Instruction:
Report, as a single number, how many lines of the records contain the word "input".

(Circuit design data)
=== Section Start ===

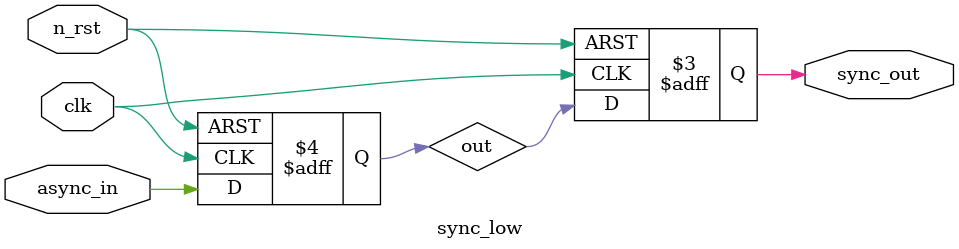
<source format=sv>

module sync_low
(
	input wire clk,
	input wire n_rst,
	input wire async_in,
	output reg sync_out
);

	reg out;

	always_ff @ (posedge clk, negedge n_rst)
	begin
		if (1'b0 == n_rst)
		begin
			out <= 1'b0;
			sync_out <= 1'b0;
		end
		else begin
			out <= async_in;
			sync_out <= out;
		end
	end

endmodule

</source>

=== Section End ===

Solution to this problem:
3